The evil, the dark, the nasty, the mean, the bitter, the abysmal, the bad, or anything else negative can claim particular diversity. In English, for example, there are 66 percent more words for bad emotions than for good feelings. And when native English speakers describe someone with an unpleasant personality, they can use 77 percent more vocabulary than when describing someone with a sunny disposition. The bad knows more faces, more variations than the good. This has been known in psychology for a long time. Scientists led by Joshua Conrad Jackson from Northwestern University have now shown that the bouquet of negatives also spread particularly broadly and rapidly during the development or evolution of languages. Words, especially adjectives, change particularly quickly if they have a negative valence, i.e. describe, express or even trigger bad feelings.
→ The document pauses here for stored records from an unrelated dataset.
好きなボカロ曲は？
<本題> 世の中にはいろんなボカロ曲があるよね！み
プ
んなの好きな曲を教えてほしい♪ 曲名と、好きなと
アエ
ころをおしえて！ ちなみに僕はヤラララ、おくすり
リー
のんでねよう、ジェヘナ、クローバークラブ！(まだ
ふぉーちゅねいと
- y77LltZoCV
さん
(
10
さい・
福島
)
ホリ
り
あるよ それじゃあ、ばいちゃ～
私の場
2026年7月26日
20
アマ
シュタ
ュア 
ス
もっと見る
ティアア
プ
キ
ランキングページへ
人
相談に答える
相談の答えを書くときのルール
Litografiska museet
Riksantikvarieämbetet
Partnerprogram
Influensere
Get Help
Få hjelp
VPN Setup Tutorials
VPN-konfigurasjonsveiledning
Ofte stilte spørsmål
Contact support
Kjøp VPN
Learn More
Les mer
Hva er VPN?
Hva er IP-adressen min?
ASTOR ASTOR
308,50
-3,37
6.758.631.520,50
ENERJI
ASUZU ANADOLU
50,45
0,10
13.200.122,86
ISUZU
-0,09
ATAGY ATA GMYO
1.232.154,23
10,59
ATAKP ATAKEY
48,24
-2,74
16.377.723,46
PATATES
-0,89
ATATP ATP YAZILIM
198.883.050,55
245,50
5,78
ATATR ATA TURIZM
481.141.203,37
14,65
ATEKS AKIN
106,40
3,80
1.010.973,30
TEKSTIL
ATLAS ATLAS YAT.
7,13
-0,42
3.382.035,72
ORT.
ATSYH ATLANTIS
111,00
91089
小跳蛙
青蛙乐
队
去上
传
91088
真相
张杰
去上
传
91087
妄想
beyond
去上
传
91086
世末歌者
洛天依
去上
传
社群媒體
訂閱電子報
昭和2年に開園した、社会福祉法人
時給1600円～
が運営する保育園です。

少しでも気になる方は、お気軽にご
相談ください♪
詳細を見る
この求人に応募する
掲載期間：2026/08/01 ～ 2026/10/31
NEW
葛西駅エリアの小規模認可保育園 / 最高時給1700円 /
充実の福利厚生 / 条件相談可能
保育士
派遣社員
The core question of the study in the journal Nature Human Behaviour is, how cognitive and affective factors might fuel lexical evolution. To do this, the researchers evaluated data from the Indo-European language family and symbolically rummaged through a language family tree that stretches over a period of almost ten millennia. Many words in the languages ​​of this family evolved from a common stem, or if you will, from a common ancestor. An example the researchers cite: Gut in German and Good in English stem from a common origin. The positive is very similar in this example. The antonym is different: bad and bad are very different.

Maybe people generally prefer to talk about bad things

Jackson’s team analyzed the development of words in English, Spanish, Polish and Dutch. A comparable correlation was found in all four languages. Words with negative emotional connotations were replaced or augmented with new terms with similar meanings with greater frequency. This connection applied to adjectives in all four languages. For verbs, the mechanism was less clear and absent in the case of nouns. In another experimental study, the researchers had subjects design and modify a fictitious English dialect. Here, too, words with a negative meaning changed particularly quickly in comparison to adjectives in particular.

The researchers may be describing the mechanism that drove the particular variety of negative descriptions. But why this is so, and why people have evidently happily refined their descriptions of bad things throughout the centuries, can only be speculated on. A possible driving force could be that people generally have a stronger drive to describe bad events. Setbacks provoke a more pronounced urge to explain and interpret them. Negative information generally attracts more attention and is more credible and relevant than good information.

All of this could spur us to describe bad events, bad people, and other inconveniences with increased precision and granularity. At the same time, it is known from studies that negative information is examined and checked particularly critically. A particularly finely differentiated set of linguistic instruments could also be helpful for this.